His daughter Alice married Canadian businessman and diplomat Vincent Massey, who would become governor general of Canada shortly after Alice's death in 1950.

He was the maternal grandfather of the philosopher George Grant.

The former Liberal Party of Canada leader Michael Ignatieff is his great-grandson.

His portrait hangs at Rhodes House, Oxford, besides that of Cecil Rhodes and another Canadian, John MacBain.

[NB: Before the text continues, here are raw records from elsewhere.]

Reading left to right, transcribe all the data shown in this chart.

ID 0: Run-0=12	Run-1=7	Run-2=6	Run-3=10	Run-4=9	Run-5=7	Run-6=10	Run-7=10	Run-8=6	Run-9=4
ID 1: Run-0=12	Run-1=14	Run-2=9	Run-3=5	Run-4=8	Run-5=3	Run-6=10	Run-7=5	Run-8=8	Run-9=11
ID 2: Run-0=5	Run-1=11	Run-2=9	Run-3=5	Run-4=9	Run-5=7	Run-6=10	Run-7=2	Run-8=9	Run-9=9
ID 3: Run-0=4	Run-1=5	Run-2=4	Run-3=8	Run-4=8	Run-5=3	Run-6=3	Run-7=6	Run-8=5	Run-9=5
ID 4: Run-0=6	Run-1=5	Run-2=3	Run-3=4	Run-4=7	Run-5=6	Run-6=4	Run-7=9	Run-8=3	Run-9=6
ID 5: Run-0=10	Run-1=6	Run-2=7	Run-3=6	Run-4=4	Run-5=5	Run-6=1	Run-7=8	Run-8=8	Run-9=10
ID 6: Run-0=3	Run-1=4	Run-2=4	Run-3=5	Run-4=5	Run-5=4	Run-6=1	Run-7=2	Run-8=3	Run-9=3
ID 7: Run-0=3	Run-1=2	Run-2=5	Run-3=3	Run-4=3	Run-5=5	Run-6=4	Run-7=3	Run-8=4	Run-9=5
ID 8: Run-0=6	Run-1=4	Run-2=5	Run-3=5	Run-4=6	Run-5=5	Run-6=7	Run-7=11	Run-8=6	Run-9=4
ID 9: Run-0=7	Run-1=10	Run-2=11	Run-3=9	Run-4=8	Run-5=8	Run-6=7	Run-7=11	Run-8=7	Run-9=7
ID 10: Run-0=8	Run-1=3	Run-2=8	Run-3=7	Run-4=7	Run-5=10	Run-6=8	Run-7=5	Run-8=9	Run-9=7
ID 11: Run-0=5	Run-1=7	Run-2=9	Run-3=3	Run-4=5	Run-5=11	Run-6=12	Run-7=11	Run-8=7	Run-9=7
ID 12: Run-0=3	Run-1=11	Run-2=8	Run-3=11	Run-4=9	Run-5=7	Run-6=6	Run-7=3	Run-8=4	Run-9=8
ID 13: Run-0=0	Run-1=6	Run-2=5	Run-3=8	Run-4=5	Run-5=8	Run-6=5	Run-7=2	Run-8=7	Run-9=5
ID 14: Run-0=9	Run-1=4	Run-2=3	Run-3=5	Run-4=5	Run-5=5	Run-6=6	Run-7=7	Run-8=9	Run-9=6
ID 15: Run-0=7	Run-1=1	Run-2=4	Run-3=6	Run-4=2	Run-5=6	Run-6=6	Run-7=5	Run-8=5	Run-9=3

He is the subject of biographies by Sir John Willison, "Sir George Parkin: A biography" (London, 1929); William Christian, "Parkin: Canada's most famous forgotten man" (Toronto, 2008), and Terry Cook, "Apostle of empire: Sir George Parkin and imperial federation" (Phd Thesis, Queen's University, Kingston, Ont., 1977).

==Works==
- Imperial federation, the problem of national unity, London and New York, 1892.
- Round the empire; for the use of schools, London, 1892.
- The great dominion: studies of Canada, London and New York, 1895.
- Edward Thring, headmaster of Uppingham School: life, diary and letters, 2 vols., London and New York, 1898.
- Sir John A. Macdonald, Toronto, 1908.
- The Rhodes scholarships, Toronto, 1912.

==Archives==
Sir George Parkin's archival fonds is held at Library and Archives Canada. It is archival reference number R5370 and former archival reference number MG30-D44. The fonds consists of 10.85 metres of textual records and a small amount of photographs and other media.